> **Consigne 1**
Modifiez les enregistrements de la première ligne jusqu'à la ligne contenant « order: Columbiformes », incluse. Remplacez « common name » par « nom usuel » et recopiez ces lignes sans rien changer d'autre.

--*--

03. Cate Le Bon, Wonderful
Cate Le Bon est une musicienne fascinante et son langage nous a toujours semblé à part. Crab Day, ainsi que sa collaboration avec Tim Presley dans Drinks, nous ont pas mal accompagné·e·s pendant l’enregistrement du disque. On ne sait pas s’il y a vraiment une influence tangible (sauf peut-être sur notre morceau Pimples Nation où on y pensait beaucoup) mais c’est surtout l’aura qui se dégage de ses productions que l’on retient. Elle donne envie de créer et d’explorer.
04. The Necessary Separations, Suicide
C’est un super groupe dans lequel on retrouve Nick Wheeldon, un musicien très impliqué dans la scène underground francilienne. Cette album est tellement classe, comme tous les projets de Nick d’une manière générale. Non seulement c’est une personne qu’on aime beaucoup, mais sa musique nous touche particulièrement. Le voir en concert est toujours fort émotionnellement. Et même si musicalement on fait des choses très différentes, on peut dire qu’on se comprend. C’est le cas avec pas mal d’autres groupes franciliens d’ailleurs. Il y a beaucoup d’artistes qu’on apprécie autour de nous et qui évoluent dans les mêmes salles ou sur les mêmes labels : les Bootchy Temple, Special Friend, Eggs, Belmont Witch, Carton Sonore et plein d’autres.
05. Jean-Luc Le Ténia, Seul de nouveau
La majorité de nos morceaux sont en anglais, mais depuis le début, on a toujours écrit quelques titres en français et c’est quelque chose qu’on fait de plus en plus. L’anglais est assez évident par rapport à notre culture musicale, mais en même temps on écoute beaucoup de choses en français aussi. Et puis on n’est pas réellement bilingue, nos chansons en anglais sont sans doute truffées de fautes par exemple, mais on a décidé de s’en foutre, ça reflète simplement ce qu’on est. Par contre écrire en anglais peut créer une certaine distance alors qu’avec le français on est tout de suite plongé·e·s dans ce qu’on raconte (ce qui peut être perturbant aussi) et on est peut-être plus confiant·e·s en termes de tournures de phrases etc. Jean-Luc le Ténia est un exemple en matière d’écriture en français et sa démarche totalement lo-fi nous parle beaucoup. La simplicité de ce morceau est bouleversante. Récemment, Harmonie lui a consacré une petite page hommage : https://bonjourjeanluc.tumblr.com/
06. The Great Unwashed, Toadstool Blues
De toute la scène Flying Nun, c’est peut-être l’album Clean Out Of Our Minds des Great Unwashed qui nous parle le plus. De la bedroom pop ultime, on a l’impression d’être avec eux. C’est brut, hanté, bancal, parfois c’est triste, parfois c’est joyeux, c’est bourré de contre-pieds mais aussi de petits arrangements magiques. Ce n’est pas un disque forcément facile à apprivoiser mais il est d’une honnêteté confondante.

--*--

> **Consigne 2**
Transcrivez fidèlement le passage de l'extrait sur ces morceaux de musique qui commence aux mots « 03. Cate Le » et s'arrête après « créer et d’explorer. ».

> **Données fournies**
--*--

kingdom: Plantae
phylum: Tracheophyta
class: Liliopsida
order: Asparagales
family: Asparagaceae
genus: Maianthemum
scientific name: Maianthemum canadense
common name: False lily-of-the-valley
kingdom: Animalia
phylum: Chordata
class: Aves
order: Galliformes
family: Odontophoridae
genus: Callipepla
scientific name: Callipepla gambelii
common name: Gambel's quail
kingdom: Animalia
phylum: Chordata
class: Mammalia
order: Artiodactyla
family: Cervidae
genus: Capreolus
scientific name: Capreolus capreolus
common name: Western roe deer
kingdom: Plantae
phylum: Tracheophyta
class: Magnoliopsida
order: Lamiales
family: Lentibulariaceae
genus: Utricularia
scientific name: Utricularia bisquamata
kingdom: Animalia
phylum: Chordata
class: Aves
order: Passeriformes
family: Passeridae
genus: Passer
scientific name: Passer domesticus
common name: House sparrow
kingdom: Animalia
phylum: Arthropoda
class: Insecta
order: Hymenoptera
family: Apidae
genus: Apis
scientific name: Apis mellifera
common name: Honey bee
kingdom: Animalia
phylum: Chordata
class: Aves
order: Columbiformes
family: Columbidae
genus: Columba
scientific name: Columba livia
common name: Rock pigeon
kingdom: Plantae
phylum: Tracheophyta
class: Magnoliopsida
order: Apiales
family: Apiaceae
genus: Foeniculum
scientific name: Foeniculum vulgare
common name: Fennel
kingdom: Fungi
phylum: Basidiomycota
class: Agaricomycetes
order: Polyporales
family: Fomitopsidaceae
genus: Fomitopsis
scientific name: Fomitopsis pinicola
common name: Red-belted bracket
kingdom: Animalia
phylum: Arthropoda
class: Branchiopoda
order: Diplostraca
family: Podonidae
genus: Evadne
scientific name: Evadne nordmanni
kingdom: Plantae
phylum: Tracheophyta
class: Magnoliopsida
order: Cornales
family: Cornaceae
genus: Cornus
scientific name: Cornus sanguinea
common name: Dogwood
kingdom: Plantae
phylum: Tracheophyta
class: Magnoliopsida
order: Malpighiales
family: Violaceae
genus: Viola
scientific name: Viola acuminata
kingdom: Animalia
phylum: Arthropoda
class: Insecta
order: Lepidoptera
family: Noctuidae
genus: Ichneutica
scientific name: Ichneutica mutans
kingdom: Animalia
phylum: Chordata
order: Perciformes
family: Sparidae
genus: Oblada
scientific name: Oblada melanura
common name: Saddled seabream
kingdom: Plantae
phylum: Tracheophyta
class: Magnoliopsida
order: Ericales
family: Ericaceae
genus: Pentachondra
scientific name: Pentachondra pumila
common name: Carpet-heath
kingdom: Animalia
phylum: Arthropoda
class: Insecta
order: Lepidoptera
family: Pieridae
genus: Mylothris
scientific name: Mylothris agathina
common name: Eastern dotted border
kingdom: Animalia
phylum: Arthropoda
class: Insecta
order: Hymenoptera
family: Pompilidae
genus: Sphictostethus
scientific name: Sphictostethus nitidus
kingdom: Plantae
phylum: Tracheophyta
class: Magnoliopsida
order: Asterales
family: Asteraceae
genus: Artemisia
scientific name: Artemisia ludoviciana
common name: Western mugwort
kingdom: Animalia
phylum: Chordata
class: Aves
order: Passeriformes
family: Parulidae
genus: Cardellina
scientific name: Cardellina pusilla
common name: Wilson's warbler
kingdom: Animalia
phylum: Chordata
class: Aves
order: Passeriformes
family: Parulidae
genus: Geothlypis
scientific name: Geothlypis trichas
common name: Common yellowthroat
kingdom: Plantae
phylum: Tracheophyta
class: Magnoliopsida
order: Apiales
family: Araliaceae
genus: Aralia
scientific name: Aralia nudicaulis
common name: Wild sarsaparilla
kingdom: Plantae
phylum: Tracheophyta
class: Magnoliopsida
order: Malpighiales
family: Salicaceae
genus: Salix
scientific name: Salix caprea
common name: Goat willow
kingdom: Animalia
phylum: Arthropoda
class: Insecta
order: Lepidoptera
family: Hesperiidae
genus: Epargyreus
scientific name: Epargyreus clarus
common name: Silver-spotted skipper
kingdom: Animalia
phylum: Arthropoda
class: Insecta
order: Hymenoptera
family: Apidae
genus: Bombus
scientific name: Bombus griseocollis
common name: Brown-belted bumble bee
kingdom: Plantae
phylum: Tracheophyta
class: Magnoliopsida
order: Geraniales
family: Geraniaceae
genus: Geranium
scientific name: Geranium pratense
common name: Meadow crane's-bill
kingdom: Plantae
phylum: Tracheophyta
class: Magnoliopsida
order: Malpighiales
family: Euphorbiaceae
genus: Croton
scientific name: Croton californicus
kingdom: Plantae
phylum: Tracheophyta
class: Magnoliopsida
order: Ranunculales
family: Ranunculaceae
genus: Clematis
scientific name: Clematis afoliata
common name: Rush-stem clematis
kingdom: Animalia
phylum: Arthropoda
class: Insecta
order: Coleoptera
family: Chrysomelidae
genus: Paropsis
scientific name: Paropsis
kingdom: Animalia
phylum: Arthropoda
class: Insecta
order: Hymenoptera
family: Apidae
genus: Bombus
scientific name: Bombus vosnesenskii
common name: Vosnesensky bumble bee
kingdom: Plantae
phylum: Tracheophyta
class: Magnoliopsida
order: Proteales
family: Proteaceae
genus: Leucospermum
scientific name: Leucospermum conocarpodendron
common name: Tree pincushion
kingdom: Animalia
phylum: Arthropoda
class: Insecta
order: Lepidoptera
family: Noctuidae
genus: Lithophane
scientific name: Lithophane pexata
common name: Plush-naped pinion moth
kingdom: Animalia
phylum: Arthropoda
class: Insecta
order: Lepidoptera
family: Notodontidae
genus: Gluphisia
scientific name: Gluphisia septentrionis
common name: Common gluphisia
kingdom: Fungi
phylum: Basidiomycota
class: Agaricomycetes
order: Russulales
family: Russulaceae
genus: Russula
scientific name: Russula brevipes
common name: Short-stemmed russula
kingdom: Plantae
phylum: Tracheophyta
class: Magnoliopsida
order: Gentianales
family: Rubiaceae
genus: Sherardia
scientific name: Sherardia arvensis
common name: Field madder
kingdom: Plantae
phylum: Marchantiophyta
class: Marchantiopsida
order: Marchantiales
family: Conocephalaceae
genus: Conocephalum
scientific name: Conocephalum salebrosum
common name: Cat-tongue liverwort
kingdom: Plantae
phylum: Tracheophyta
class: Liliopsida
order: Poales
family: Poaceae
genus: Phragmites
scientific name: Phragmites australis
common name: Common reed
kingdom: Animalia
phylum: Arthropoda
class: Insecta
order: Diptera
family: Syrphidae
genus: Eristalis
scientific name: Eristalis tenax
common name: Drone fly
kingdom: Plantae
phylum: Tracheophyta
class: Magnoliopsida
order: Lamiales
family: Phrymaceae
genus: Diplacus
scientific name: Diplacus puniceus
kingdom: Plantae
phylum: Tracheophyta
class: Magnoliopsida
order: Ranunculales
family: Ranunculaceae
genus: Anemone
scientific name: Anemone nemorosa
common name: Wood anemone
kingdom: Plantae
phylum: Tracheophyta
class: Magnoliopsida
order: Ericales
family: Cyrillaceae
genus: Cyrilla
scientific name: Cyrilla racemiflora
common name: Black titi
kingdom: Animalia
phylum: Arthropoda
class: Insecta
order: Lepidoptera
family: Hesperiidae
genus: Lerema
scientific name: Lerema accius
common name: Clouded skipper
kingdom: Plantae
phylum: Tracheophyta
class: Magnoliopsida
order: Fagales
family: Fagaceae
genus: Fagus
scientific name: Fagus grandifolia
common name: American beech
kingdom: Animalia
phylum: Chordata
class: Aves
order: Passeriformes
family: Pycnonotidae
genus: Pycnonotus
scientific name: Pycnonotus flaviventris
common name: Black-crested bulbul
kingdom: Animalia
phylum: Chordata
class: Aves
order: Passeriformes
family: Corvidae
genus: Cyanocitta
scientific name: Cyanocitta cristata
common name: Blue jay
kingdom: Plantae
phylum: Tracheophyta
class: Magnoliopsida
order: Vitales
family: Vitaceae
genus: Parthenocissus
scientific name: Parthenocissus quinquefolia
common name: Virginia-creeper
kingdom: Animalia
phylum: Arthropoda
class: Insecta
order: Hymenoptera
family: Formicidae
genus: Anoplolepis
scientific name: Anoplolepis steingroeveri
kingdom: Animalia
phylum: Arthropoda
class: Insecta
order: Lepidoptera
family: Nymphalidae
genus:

--*--

> **Bonne réponse 1**
kingdom: Plantae
phylum: Tracheophyta
class: Liliopsida
order: Asparagales
family: Asparagaceae
genus: Maianthemum
scientific name: Maianthemum canadense
nom usuel: False lily-of-the-valley
kingdom: Animalia
phylum: Chordata
class: Aves
order: Galliformes
family: Odontophoridae
genus: Callipepla
scientific name: Callipepla gambelii
nom usuel: Gambel's quail
kingdom: Animalia
phylum: Chordata
class: Mammalia
order: Artiodactyla
family: Cervidae
genus: Capreolus
scientific name: Capreolus capreolus
nom usuel: Western roe deer
kingdom: Plantae
phylum: Tracheophyta
class: Magnoliopsida
order: Lamiales
family: Lentibulariaceae
genus: Utricularia
scientific name: Utricularia bisquamata
kingdom: Animalia
phylum: Chordata
class: Aves
order: Passeriformes
family: Passeridae
genus: Passer
scientific name: Passer domesticus
nom usuel: House sparrow
kingdom: Animalia
phylum: Arthropoda
class: Insecta
order: Hymenoptera
family: Apidae
genus: Apis
scientific name: Apis mellifera
nom usuel: Honey bee
kingdom: Animalia
phylum: Chordata
class: Aves
order: Columbiformes

> **Bonne réponse 2**
03. Cate Le Bon, Wonderful
Cate Le Bon est une musicienne fascinante et son langage nous a toujours semblé à part. Crab Day, ainsi que sa collaboration avec Tim Presley dans Drinks, nous ont pas mal accompagné·e·s pendant l’enregistrement du disque. On ne sait pas s’il y a vraiment une influence tangible (sauf peut-être sur notre morceau Pimples Nation où on y pensait beaucoup) mais c’est surtout l’aura qui se dégage de ses productions que l’on retient. Elle donne envie de créer et d’explorer.